Reputation:
Maybe
expresses computations that might not produce a result due to an error. Therefore such computations must be short circuited.
Now Maybe
's Semigroup/Monoid instances seem to break with this semantics, because the former is biased towards Just
and the latter treats the error case Nothing
as its empty element:
Just "foo" <> Nothing -- Just "foo"
Nothing <> Just "bar" -- Just "bar"
Just "foo" <> Just "bar" -- Just "foobar"
Nothing <> Nothing -- Nothing
I would expect Nothing
for the first two cases.
Here is the alternative implementation (hopefully it is correct/lawful):
instance Semigroup a => Semigroup (Maybe a) where
Nothing <> _ = Nothing
_ <> Nothing = Nothing
Just a <> Just b = Just (a <> b)
instance Monoid a => Monoid (Maybe a) where
mempty = Just mempty
I don't want to say that these alternative instances are better. But they seem useful too. So why was a selection made in the first place instead of leaving the implementation to the user?
Upvotes: 7
Views: 1245
Reputation: 120711
I think the idea behind this is that Maybe
is supposed to have the semantics that are actually only properly expressed by Option
: it takes any semigroup and makes a monoid out of it, by adding Nothing
as an ad-hoc “free mempty”. I.e. actually the instances should be
instance Semigroup a => Semigroup (Maybe a) where
Nothing <> a = a
a <> Nothing = a
Just x <> Just y = Just $ x <> y
instance Semigroup a => Monoid (Maybe a) where
mappend = (<>)
mempty = Nothing
This is analogous to how []
gives the free monoid over any type, by adding both mempty
and <>
.

● What is required
Write out the discussion of Maybe's Semigroup and Monoid instances, everything from "instance Monoid a" down to "to the user?".

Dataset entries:
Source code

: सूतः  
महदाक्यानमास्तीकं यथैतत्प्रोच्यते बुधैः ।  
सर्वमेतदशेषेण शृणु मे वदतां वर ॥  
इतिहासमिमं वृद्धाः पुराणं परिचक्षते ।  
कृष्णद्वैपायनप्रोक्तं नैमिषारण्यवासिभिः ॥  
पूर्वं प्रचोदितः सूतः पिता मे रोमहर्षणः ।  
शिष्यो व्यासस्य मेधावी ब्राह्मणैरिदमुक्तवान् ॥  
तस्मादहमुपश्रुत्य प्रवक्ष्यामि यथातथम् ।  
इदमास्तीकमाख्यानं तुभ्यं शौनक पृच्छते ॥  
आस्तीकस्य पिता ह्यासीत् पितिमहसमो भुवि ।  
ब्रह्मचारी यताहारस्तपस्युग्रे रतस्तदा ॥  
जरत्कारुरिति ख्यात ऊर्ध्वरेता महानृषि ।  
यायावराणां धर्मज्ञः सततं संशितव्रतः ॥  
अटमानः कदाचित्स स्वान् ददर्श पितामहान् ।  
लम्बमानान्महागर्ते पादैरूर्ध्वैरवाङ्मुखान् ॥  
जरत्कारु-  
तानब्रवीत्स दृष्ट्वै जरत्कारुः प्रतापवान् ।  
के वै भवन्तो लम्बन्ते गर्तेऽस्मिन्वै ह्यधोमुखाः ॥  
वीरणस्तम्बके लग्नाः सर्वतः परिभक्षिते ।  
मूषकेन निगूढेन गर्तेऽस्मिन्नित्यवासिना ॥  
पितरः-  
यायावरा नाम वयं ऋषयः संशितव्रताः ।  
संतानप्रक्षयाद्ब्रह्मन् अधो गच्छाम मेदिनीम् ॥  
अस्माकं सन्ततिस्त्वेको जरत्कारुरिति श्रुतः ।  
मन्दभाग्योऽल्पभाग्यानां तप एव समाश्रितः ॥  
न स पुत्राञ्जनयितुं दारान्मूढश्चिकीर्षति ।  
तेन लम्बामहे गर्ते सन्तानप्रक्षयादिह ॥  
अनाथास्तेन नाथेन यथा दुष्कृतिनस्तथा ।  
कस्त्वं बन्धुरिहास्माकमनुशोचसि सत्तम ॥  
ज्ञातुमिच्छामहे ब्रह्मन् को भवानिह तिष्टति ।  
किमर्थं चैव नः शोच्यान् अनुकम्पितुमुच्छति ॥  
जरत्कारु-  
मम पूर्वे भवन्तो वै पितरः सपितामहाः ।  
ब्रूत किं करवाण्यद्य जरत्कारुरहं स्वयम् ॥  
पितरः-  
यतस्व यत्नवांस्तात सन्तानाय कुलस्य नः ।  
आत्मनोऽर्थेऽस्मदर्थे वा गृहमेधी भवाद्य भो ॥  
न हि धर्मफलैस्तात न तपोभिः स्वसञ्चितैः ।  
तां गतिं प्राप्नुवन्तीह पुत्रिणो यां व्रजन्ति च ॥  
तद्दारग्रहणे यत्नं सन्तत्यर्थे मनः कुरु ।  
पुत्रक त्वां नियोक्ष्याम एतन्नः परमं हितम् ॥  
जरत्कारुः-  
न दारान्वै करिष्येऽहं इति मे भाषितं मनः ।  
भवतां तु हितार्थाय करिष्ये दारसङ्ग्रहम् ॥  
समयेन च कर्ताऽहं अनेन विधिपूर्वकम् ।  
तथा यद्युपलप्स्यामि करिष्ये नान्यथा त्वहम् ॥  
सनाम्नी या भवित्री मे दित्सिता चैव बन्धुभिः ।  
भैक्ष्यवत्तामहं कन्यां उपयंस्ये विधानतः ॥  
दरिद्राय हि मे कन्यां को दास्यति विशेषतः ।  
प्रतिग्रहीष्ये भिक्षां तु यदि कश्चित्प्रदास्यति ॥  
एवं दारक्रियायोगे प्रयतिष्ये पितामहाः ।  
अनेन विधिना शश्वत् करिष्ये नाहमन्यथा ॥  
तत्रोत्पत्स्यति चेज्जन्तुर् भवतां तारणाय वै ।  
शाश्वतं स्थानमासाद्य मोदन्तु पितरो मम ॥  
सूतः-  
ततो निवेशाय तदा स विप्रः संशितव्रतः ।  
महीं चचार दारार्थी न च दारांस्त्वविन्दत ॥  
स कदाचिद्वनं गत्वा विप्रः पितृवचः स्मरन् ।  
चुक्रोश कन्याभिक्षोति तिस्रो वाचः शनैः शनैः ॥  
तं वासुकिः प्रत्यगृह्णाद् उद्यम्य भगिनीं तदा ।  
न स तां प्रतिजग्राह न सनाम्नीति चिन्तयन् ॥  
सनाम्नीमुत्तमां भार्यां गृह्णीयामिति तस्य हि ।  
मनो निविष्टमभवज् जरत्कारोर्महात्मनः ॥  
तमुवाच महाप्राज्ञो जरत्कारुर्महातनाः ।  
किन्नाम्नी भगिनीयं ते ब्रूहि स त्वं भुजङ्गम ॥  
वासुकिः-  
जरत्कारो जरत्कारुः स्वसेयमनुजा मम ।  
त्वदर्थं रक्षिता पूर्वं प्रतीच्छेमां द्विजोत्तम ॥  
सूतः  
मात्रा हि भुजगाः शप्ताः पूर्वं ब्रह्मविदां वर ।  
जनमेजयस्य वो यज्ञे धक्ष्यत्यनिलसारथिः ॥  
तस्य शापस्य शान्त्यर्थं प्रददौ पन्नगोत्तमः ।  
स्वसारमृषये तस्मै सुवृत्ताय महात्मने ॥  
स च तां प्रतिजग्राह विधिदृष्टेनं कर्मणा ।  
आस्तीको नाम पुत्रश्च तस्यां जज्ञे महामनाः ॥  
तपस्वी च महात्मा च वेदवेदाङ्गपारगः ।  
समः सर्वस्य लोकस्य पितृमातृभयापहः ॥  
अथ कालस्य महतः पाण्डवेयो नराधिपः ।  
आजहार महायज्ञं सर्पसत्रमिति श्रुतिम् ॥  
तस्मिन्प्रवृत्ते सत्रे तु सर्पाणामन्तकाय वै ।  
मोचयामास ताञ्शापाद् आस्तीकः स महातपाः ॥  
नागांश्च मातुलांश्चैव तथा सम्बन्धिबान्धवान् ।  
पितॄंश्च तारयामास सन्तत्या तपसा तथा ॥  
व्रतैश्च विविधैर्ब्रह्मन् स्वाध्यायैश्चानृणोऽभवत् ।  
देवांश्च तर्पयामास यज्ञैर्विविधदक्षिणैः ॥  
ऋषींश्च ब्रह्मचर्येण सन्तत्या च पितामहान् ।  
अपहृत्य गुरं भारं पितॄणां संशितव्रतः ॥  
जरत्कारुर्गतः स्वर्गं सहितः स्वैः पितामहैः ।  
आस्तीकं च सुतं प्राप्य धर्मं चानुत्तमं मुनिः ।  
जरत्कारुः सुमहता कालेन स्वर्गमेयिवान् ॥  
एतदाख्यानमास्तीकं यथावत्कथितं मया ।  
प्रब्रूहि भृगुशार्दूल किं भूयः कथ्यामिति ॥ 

● Answer to this task
instance Monoid a => Monoid (Maybe a) where
mempty = Just mempty
I don't want to say that these alternative instances are better. But they seem useful too. So why was a selection made in the first place instead of leaving the implementation to the user?